A Dutch Bishop has stirred some interest with his call for people of all faiths to refer to God as Allah, as reported on the ABC website. Bishop Muskens suggests that God doesn't mind what name he is called, and during an eight year stint in Indonesia celebrated the Mass by referring to God as Allah. It's an interesting and fraught notion.
First, to suggest that it makes no difference to God what we call Him might be stretching matters a bit too far. It is one thing to find a culturally-relevant way to express faith, yet another to suggest that all such expressions are universally relevant and transferable. In some senses, to name God is to reduce Him, to give power over God by the one who names. The great Hebrew name for God can be loosely translated as to avoid that type of limitation: "I am who I am" or "I will be who I will be". God defined by Godself.

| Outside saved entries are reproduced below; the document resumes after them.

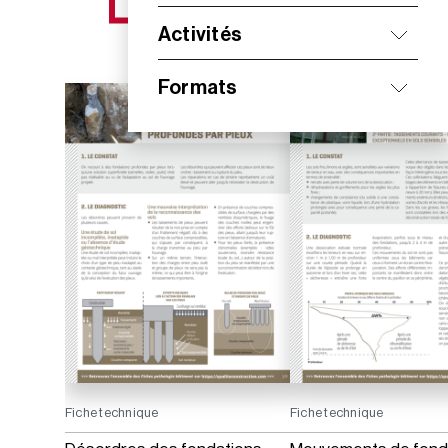
NOS NOUVEAUTÉS
Activités
Formats
Fiche technique
Fiche technique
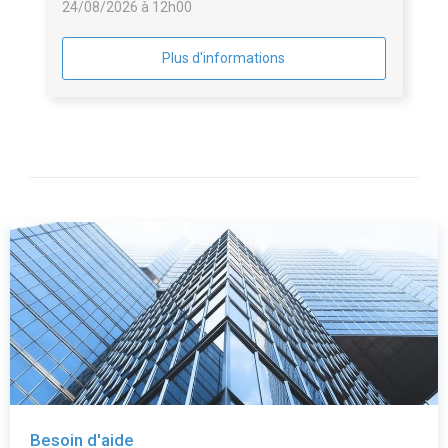
24/08/2026 à 12h00
Plus d'informations
Besoin d'aide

The response of Gerrit de Fijter, chairman of the Protestant church in the Netherlands, is enlightening and revealing in many ways, "Calling God 'Allah' does no justice to Western identity. I see no benefit in it."
...the fact that Allah doesn't do justice to Western identity is both a strength and a weakness: in one way countering the blind spots of our own understandings of God, and at the same time potentially denying aspects we would wish to affirm.
An underlying concern is the embracing of a view that we must all see God alike. I'm not sure that is true of any two people. Words have the power to create meanings as well as reflect them. If we are to affirm that the God we worship is greater than us all, we have to affirm the limitations of a particular and therefore culturally endowed understanding. But we must also, as Christians, affirm the notion of incarnation - that God is revealed in particular contexts. Determining the relationship of the universal to the particular and vice versa is an ongoing challenge for us all. But I do believe we are impoverished if we reduce God (or life for that matter) to a one-size-fits-all view.
A possibly complicating issue in this matter is that Islam as a faith does not generally accept the notion of cultural and contextual knowledge, at least in relation to revelation. It is founded on the belief of the timeless and eternal truth of the Koran and the prophet Mohammed. To adopt the term 'Allah' for God in the christian church may be seen either to embrace or to insult Islam, depending on whether we are seen to be seeking to turn the notion of Allah towards Western frameworks.
It was C S Lewis who once said that anything we say about God is a lie, inasmuch as it is not the full truth. A Western view of God, as much as an Islamic view, is both enlightening and limiting, opening up to new vistas, and closing of others. While the Bishop's suggestion is worthy of discussion, it is no panacea.